Over 12 crore women in India use sanitary pads. This results in billions of pads being generated every year, most of which end up in landfills or are burned. The bulk of used sanitary waste is disposed of in an unsafe and unscientific manner. This has an impact on both health and the climate, with waste often leaching into the soil. There is a disproportionate impact on waste workers as well.

PadCare is trying to fix this by building systems to collect and recycle used sanitary pads at scale. Their approach focuses on recovering plastic and cellulose from pads instead of incineration or dumping.

We invested in PadCare in 2022 with a small cheque. Since then, the team has steadily built the business—growing substantially, expanding across cities, and operating profitably in a space that is operationally intensive.
We’ve chosen to reinvest because the broader problem remains unsolved and because PadCare has shown both intent and execution over the last three years that we’ve been privileged to be part of.
This is long-term work. It needs patience, capital, and long-term intent. We’re glad to continue supporting PadCare as they do that.

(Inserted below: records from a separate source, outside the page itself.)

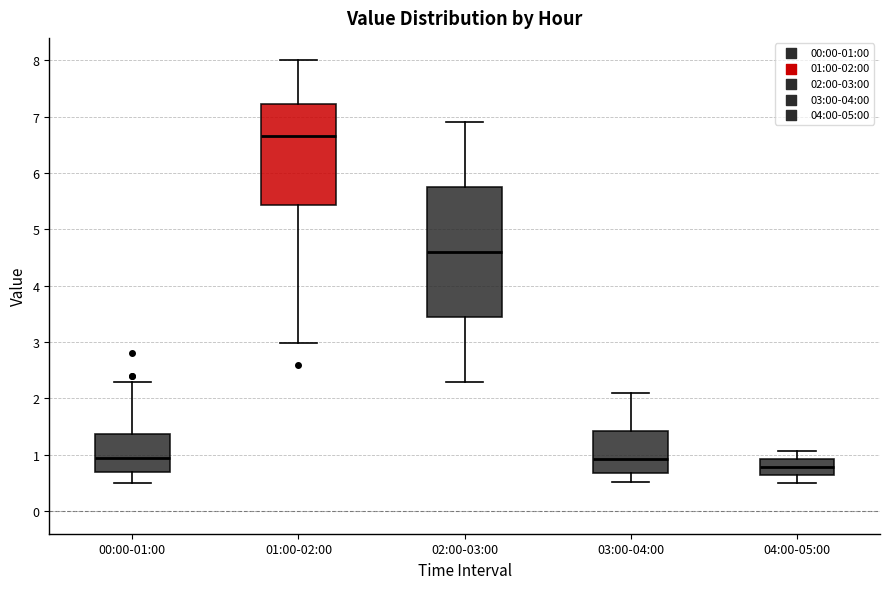

Where is the lower edge of the box for 04:00-05:00 on the y-axis? The values are not printed on the chart, so give them approximately, as read against the axis.

0.6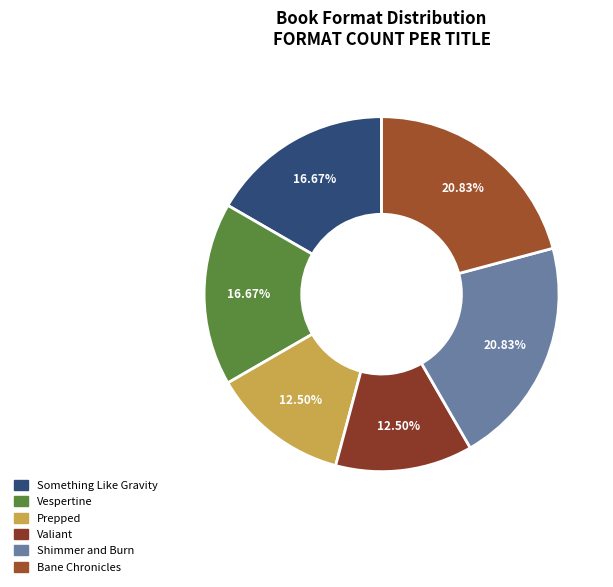

Combined, what portion of the pie is Valiant and Bane Chronicles?

33.3%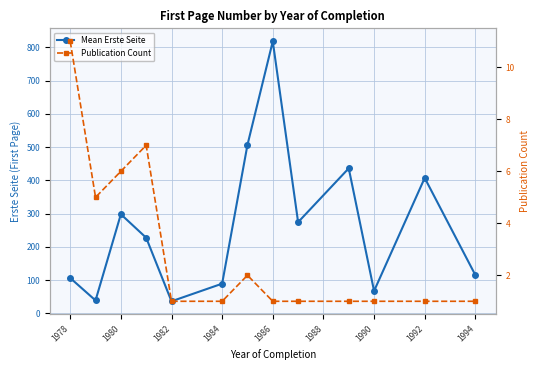

Which has a higher value, 1994 or 1978?

1994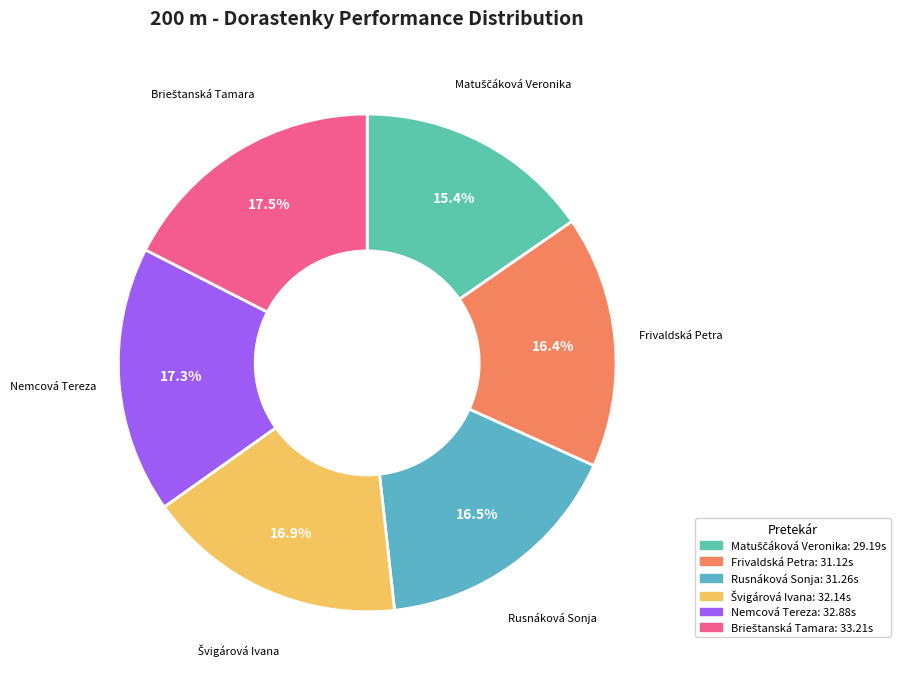

What percentage is NOT represented by Frivaldská Petra?

83.6%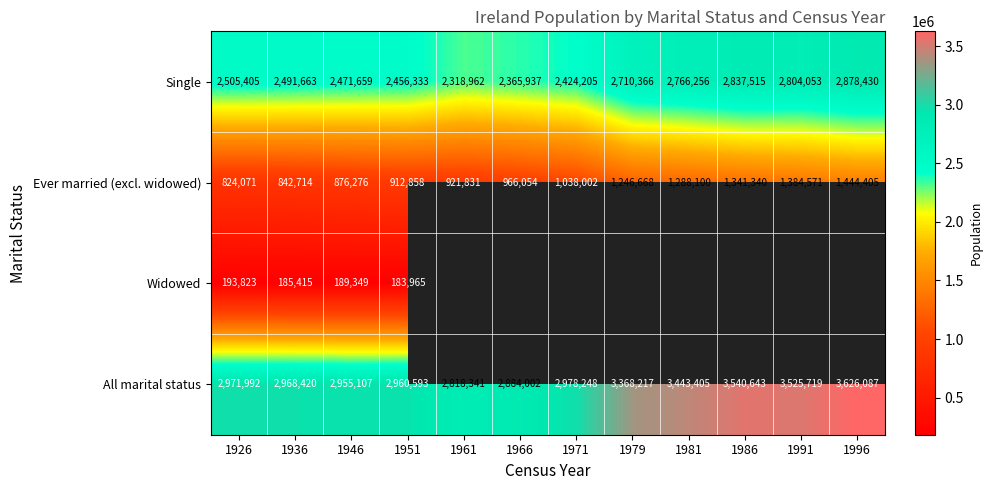

At which label does All marital status reach its minimum?

1961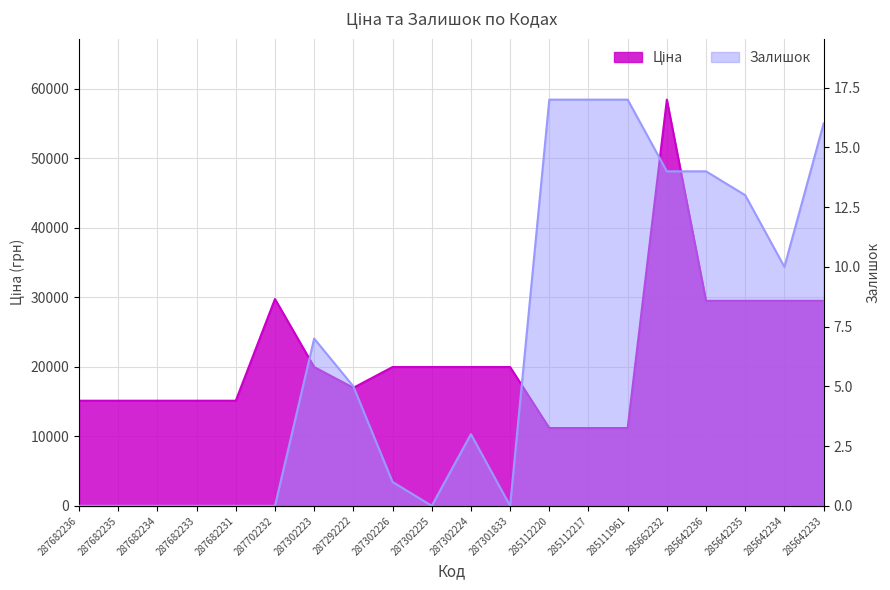

What is the difference between the Ціна values at 287302226 and 287682234?

4844.2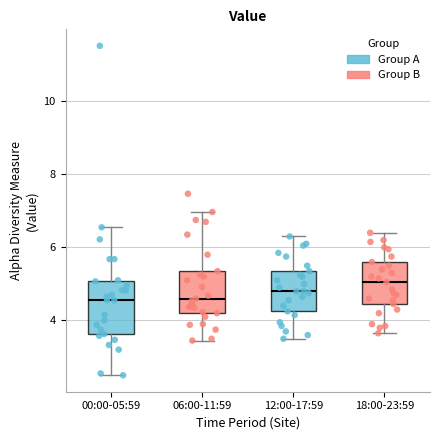

Reading left to right, transcribe this box plot: for each box, give where its median line is, the range the box spans, and where its two whiskers end, as read against the y-axis. The values are not printed on the chart, so give them approximately, as read against the axis.

00:00-05:59: median 4.6, box 3.6 to 5.0, whiskers 2.6 to 6.6
06:00-11:59: median 4.6, box 4.2 to 5.4, whiskers 3.4 to 7.0
12:00-17:59: median 4.8, box 4.2 to 5.4, whiskers 3.6 to 6.4
18:00-23:59: median 5.0, box 4.4 to 5.6, whiskers 3.6 to 6.4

Here’s Ajinkya from Padcare talking about his journey:
“In 2018, during a landfill visit in Pune, I saw a sanitation worker manually separating sanitary waste with no safety gear. That moment made me uncomfortable in a way I could not ignore. I realised that when we say “dispose,” we are not solving anything; we are just transferring the problem to someone else.
Over time, we built our own decentralised collection system and a patented recycling process that actually works at scale, with a 1000 MT processing capacity. Today, PadCare processes sanitary waste across 24 cities, recovers usable material for industrial application, and prevents it from ending up in landfills or water bodies.
What keeps me going is knowing that the technology that is designed is protecting women’s health, creating safer livelihoods for sanitation workers, and reducing long-term environmental damage.
As long as sanitary waste is treated as invisible, I feel a responsibility to keep building.”